* [Exercise details]
Up to and including the line that contains "410 112 275", repeat each line of the data exactly, starting from the first.

------------------------------------

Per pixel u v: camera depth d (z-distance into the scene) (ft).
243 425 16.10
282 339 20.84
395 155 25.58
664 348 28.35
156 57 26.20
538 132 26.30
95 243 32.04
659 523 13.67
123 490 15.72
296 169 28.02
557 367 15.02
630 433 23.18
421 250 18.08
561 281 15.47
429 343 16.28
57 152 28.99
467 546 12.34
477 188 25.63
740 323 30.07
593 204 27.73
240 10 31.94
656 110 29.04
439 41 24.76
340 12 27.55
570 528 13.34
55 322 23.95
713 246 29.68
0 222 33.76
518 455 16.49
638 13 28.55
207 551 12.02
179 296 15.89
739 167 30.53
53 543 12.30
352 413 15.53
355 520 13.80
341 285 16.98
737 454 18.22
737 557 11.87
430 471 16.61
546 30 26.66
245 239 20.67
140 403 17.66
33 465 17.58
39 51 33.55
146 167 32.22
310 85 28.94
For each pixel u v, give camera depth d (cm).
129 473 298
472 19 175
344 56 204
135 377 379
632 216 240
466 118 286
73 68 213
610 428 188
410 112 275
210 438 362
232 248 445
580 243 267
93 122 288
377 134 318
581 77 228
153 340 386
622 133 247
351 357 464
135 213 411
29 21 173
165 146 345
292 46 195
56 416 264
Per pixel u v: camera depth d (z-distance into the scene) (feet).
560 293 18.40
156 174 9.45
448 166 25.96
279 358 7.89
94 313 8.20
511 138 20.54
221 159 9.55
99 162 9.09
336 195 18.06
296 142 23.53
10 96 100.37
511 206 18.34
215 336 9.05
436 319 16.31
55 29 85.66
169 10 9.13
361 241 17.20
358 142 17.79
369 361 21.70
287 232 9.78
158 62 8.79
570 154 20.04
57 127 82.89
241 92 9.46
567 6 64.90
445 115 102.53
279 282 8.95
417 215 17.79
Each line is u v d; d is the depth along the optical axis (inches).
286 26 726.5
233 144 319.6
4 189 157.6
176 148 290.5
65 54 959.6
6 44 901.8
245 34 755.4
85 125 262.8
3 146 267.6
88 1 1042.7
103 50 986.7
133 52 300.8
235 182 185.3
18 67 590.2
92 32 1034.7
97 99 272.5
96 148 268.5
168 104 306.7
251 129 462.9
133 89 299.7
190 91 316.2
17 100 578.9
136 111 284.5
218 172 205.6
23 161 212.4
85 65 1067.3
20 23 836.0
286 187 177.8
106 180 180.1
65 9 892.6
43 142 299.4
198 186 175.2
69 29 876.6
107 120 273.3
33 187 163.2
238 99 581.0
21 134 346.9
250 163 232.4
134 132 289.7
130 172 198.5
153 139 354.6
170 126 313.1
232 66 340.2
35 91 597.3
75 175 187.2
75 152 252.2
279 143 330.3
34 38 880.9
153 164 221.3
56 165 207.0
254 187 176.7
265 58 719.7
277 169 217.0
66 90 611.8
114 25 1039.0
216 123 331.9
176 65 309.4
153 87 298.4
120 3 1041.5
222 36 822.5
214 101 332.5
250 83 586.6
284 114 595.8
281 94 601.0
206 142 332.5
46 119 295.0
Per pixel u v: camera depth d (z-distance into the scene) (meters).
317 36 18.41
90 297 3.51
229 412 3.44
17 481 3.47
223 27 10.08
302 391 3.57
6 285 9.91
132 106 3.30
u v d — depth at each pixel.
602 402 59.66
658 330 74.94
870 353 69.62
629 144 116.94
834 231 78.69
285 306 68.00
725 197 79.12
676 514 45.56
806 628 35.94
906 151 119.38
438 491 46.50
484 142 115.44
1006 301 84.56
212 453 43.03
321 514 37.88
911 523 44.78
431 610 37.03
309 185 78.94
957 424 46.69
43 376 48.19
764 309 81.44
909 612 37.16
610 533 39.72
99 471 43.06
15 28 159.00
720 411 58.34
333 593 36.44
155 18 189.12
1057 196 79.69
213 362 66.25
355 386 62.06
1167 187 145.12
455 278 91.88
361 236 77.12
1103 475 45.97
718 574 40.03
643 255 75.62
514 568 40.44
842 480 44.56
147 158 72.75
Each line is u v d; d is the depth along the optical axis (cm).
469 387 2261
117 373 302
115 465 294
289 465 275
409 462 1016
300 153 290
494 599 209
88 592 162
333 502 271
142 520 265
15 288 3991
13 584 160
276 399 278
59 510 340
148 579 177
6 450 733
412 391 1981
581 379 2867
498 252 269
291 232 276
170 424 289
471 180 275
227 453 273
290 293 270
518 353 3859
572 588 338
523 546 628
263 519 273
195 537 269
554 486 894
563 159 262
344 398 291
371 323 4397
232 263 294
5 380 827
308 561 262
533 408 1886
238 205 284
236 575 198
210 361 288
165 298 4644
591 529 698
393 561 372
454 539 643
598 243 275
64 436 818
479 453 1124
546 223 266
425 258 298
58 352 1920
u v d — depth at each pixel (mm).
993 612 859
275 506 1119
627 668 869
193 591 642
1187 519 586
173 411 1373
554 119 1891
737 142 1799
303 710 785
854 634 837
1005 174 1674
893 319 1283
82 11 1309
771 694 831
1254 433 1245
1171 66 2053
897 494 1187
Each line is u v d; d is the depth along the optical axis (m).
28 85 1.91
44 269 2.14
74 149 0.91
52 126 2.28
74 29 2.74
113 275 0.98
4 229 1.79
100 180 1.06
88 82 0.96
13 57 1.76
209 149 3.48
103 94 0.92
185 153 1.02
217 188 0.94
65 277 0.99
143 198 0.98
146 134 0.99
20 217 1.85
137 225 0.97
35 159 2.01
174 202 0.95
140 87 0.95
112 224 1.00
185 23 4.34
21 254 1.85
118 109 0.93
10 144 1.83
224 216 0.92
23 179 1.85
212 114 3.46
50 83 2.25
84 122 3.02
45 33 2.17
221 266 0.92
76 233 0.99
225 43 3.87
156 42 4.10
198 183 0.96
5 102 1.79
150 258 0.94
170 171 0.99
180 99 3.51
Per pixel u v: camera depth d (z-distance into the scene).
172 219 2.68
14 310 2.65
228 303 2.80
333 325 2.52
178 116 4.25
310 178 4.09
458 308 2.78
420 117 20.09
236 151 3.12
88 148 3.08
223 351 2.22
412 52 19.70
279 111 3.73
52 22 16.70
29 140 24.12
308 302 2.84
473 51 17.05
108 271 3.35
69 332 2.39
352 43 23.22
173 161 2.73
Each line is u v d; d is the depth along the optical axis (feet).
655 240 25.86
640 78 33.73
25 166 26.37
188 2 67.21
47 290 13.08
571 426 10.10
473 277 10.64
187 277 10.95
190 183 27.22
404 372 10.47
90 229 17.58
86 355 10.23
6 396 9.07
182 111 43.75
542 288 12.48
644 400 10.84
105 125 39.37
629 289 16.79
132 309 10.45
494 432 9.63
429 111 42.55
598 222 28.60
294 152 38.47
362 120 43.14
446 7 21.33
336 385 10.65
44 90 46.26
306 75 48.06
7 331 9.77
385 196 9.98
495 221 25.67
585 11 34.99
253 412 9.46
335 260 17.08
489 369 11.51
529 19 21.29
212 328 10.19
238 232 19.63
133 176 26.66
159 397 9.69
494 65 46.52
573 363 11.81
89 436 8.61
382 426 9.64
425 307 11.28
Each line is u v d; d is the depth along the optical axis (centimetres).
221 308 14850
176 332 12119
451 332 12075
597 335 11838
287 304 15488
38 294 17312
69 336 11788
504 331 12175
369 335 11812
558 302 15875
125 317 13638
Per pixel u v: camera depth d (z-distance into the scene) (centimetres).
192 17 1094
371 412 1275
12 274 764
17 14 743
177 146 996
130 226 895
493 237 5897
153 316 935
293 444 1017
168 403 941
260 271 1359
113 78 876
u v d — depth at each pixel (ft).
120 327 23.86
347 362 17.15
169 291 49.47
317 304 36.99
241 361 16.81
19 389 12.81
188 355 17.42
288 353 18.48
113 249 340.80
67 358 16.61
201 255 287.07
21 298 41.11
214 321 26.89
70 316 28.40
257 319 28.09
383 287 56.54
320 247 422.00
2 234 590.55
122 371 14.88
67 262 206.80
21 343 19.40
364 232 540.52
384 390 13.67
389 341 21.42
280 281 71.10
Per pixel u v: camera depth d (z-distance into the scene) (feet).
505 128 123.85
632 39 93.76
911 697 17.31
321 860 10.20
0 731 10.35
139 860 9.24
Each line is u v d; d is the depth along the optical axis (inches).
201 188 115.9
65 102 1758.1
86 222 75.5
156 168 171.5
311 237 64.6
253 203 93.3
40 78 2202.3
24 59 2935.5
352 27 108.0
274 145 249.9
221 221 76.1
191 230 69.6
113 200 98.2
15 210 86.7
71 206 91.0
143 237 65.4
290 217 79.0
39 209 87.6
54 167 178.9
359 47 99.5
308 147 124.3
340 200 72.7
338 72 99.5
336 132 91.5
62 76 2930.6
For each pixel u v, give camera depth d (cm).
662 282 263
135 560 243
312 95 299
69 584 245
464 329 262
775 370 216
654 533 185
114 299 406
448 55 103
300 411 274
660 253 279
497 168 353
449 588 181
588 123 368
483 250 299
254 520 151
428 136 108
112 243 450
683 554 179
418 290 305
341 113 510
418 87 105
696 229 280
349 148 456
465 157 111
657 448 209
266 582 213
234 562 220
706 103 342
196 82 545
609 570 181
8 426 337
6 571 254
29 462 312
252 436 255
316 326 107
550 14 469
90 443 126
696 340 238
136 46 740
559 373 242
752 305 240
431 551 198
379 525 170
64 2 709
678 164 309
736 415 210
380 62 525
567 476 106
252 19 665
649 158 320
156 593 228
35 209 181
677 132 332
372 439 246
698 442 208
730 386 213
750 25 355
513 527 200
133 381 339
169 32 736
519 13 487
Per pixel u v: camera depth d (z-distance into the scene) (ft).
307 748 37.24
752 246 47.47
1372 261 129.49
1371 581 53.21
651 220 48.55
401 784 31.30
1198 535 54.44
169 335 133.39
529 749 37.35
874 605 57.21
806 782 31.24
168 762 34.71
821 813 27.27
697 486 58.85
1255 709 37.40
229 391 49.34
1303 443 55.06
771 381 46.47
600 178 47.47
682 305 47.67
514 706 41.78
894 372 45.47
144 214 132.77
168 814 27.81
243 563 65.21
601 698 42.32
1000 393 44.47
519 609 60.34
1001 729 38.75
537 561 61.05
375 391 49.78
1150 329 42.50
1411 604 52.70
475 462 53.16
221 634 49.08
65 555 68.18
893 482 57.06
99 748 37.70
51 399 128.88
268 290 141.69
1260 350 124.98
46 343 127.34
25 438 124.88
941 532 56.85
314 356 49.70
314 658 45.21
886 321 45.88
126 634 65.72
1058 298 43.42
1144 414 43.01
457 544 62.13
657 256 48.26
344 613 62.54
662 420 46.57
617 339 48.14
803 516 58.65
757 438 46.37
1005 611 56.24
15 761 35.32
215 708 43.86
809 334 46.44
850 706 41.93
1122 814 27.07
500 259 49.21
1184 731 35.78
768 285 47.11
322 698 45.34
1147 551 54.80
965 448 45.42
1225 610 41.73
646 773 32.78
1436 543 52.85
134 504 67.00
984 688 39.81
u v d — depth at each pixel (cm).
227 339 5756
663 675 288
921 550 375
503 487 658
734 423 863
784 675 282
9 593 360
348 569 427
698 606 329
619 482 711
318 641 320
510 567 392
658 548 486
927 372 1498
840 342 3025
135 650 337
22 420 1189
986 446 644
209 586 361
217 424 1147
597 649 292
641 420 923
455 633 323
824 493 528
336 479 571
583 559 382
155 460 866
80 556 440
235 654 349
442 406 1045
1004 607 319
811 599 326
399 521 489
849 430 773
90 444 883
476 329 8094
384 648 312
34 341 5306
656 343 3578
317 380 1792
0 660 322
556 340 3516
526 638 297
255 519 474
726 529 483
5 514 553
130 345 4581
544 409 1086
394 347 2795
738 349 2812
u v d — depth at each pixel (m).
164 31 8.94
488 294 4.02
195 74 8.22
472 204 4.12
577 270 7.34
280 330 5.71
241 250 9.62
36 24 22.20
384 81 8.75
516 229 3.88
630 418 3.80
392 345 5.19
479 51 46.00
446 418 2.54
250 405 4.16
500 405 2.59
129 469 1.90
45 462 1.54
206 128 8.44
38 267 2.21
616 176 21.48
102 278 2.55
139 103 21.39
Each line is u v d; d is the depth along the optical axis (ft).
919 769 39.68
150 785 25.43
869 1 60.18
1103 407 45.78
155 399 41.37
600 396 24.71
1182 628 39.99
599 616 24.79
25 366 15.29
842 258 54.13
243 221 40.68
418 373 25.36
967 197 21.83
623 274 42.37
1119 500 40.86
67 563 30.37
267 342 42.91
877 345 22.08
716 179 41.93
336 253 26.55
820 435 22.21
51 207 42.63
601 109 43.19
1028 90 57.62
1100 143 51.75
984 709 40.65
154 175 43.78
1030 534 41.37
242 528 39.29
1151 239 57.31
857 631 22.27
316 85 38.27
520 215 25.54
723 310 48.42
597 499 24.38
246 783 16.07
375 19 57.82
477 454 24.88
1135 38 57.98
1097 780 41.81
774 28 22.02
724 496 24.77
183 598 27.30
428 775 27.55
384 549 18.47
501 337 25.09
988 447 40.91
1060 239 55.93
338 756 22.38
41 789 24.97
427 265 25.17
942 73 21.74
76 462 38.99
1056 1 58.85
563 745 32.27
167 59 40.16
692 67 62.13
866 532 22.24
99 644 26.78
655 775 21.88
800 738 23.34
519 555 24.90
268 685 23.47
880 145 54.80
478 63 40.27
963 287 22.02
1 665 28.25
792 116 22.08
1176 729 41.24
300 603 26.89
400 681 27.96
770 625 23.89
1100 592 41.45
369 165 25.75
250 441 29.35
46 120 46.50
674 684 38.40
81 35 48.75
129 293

------------------------------------

* [Solution to this problem]
Per pixel u v: camera depth d (z-distance into the scene) (ft).
243 425 16.10
282 339 20.84
395 155 25.58
664 348 28.35
156 57 26.20
538 132 26.30
95 243 32.04
659 523 13.67
123 490 15.72
296 169 28.02
557 367 15.02
630 433 23.18
421 250 18.08
561 281 15.47
429 343 16.28
57 152 28.99
467 546 12.34
477 188 25.63
740 323 30.07
593 204 27.73
240 10 31.94
656 110 29.04
439 41 24.76
340 12 27.55
570 528 13.34
55 322 23.95
713 246 29.68
0 222 33.76
518 455 16.49
638 13 28.55
207 551 12.02
179 296 15.89
739 167 30.53
53 543 12.30
352 413 15.53
355 520 13.80
341 285 16.98
737 454 18.22
737 557 11.87
430 471 16.61
546 30 26.66
245 239 20.67
140 403 17.66
33 465 17.58
39 51 33.55
146 167 32.22
310 85 28.94
For each pixel u v, give camera depth d (cm).
129 473 298
472 19 175
344 56 204
135 377 379
632 216 240
466 118 286
73 68 213
610 428 188
410 112 275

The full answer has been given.